Chinese President Hu Jintao said last month that the Darfur issue is at a critical stage and China understands Sudan’s concerns about Western desires to send UN peacekeepers there. While sympathetic to Sudan’s objections, however, Hu nudged Sudan towards a diplomatic accommodation.
China has supported financially the African Union peacekeeping force in Darfur. Hu added he hopes Sudan will maintain dialogue with all parties in the conflict, adjust its position, and improve the humanitarian situation in the region. It is too early to tell how significant this apparent shift is in China’s position on Darfur.
Zambia, the world’s eleventh largest copper producer, offers a recent example where China stumbled over a domestic political issue. A major player in Zambia’s copper industry, China gained a reputation of paying low wages and ignoring the safety of Zambian workers in Chinese operated mines.
Lack of Chinese concern for Africa’s environment has come under fire, especially in the case of the timber industry. China is the largest importer of forest products in the world. Most of the log exports from Africa originate in West and Central Africa; China purchased 42 percent of the exports from this region in 2003.
The environmental concern should not end with China’s role in the timber trade. At least one-half of all timber imports into China are processed and then exported as finished products. The United States is the largest market for China’s finished forest products, mainly hardwoods for furniture and hardwood plywood. There is no process in place to guarantee that only legal timber is being exported from China to the US.
Chinese business practices raise questions from a Western and perhaps African perspective. Chinese companies have allowed poor labor practices, low wages, and poor standards of corporate governance to prevail. China has a generally better record on dealing with corruption than is the case in most African countries, but this is still an area to watch.
The World Bank and IMF have expressed concern that Chinese financial support to countries like Kenya, Chad, and Angola has reduced their leverage in implementing economic policy reform and instituting comprehensive anti-corruption strategies. There are concerns about the ability to take a Chinese company to court when it is believed to have engaged in illegal practices.

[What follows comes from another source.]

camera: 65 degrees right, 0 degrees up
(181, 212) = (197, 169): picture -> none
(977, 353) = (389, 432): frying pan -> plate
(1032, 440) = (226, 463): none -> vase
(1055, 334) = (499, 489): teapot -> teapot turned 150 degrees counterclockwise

Finally, at the grassroots level there seems to be growing anti-Chinese sentiment when large numbers of Chinese are employed on Chinese projects and as Chinese traders move increasingly into the African market. There are, for example, an estimated 30,000 Chinese migrants in Zambia and as many as 300,000 in South Africa.

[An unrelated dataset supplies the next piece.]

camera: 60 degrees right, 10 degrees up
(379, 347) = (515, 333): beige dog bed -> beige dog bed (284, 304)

China has a reputation for paying greater attention to long-term strategy than is the case in the West. Its approach toward Africa is a long-term one. But the issue of human rights many be one of those areas where it is not thinking as long-term as it should, at least if one accepts the validity of the Western concept of human rights.

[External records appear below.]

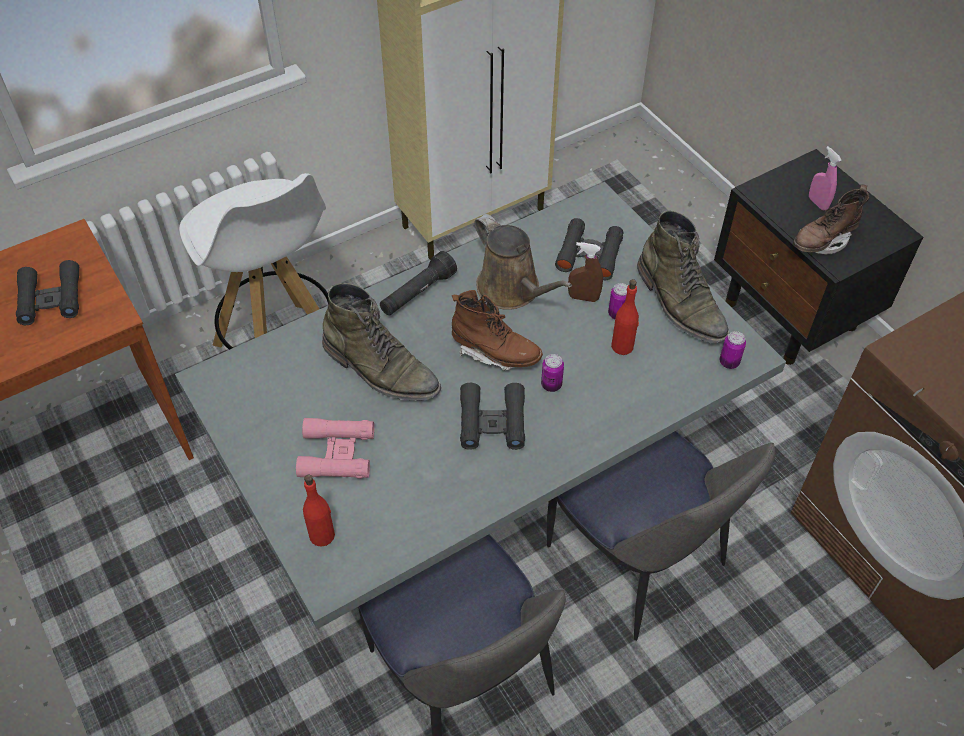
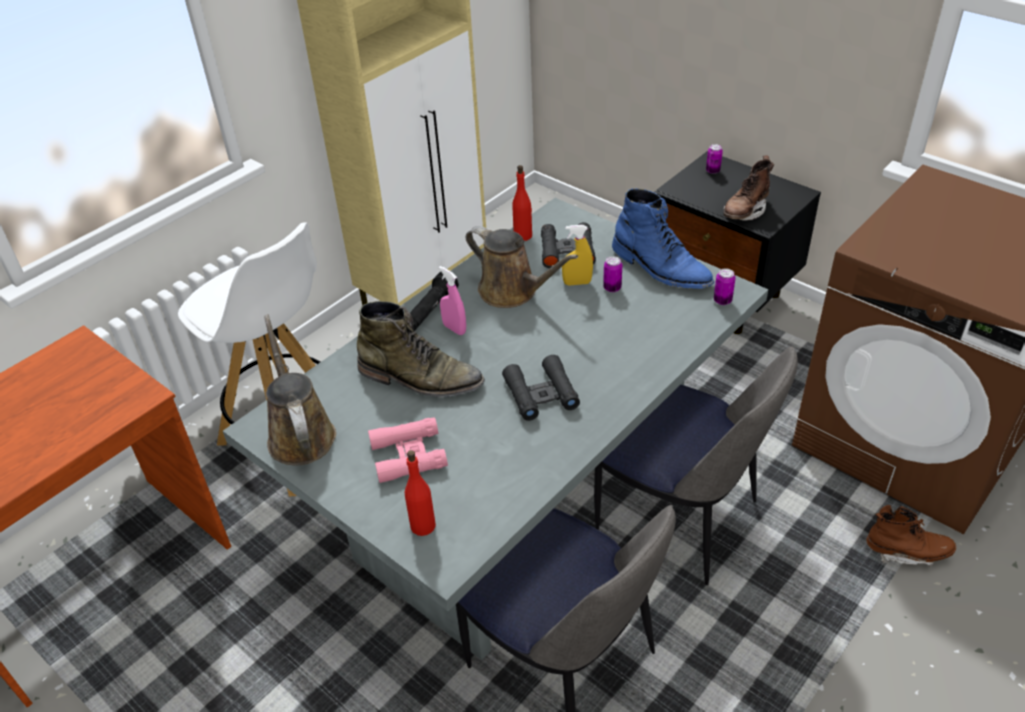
camera: 15 degrees left, 10 degrees down
(50, 299) = (73, 397): black binoculars -> none
(244, 399) = (300, 434): none -> brown watering can
(495, 352) = (519, 341): brown boot -> brown boot (906, 552)
(551, 385) = (580, 353): can -> can (712, 171)
(583, 297) = (577, 283): brown spray bottle -> yellow spray bottle
(622, 346) = (628, 310): red bottle -> red bottle (523, 235)
(680, 303) = (661, 268): green boot -> blue boot
(817, 203) = (727, 187): pink spray bottle -> pink spray bottle (454, 329)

Civil society is more developed in most African countries than it is in China. Although China and Africa have a greater tendency to emphasize the centrality of the family and community, there is growing concern in Africa about the need for individual freedoms and rights.
Successful business depends over the long-term on good governance. If China ignores this aspect of the relationship, it may jeopardize its investment in Africa. The West has no monopoly on good governance, but it has a lot to offer. If China follows a narrow interpretation of what constitutes acceptable governance and human rights, it risks alienating itself from many Africans.
A final challenge for China is the deep spiritually—Christianity, Islam, and indigenous religions—of Africans. There is no spiritual component to the Chinese presence in Africa. It remains to be seen how this will impact the long-term nature of the China-Africa relationship.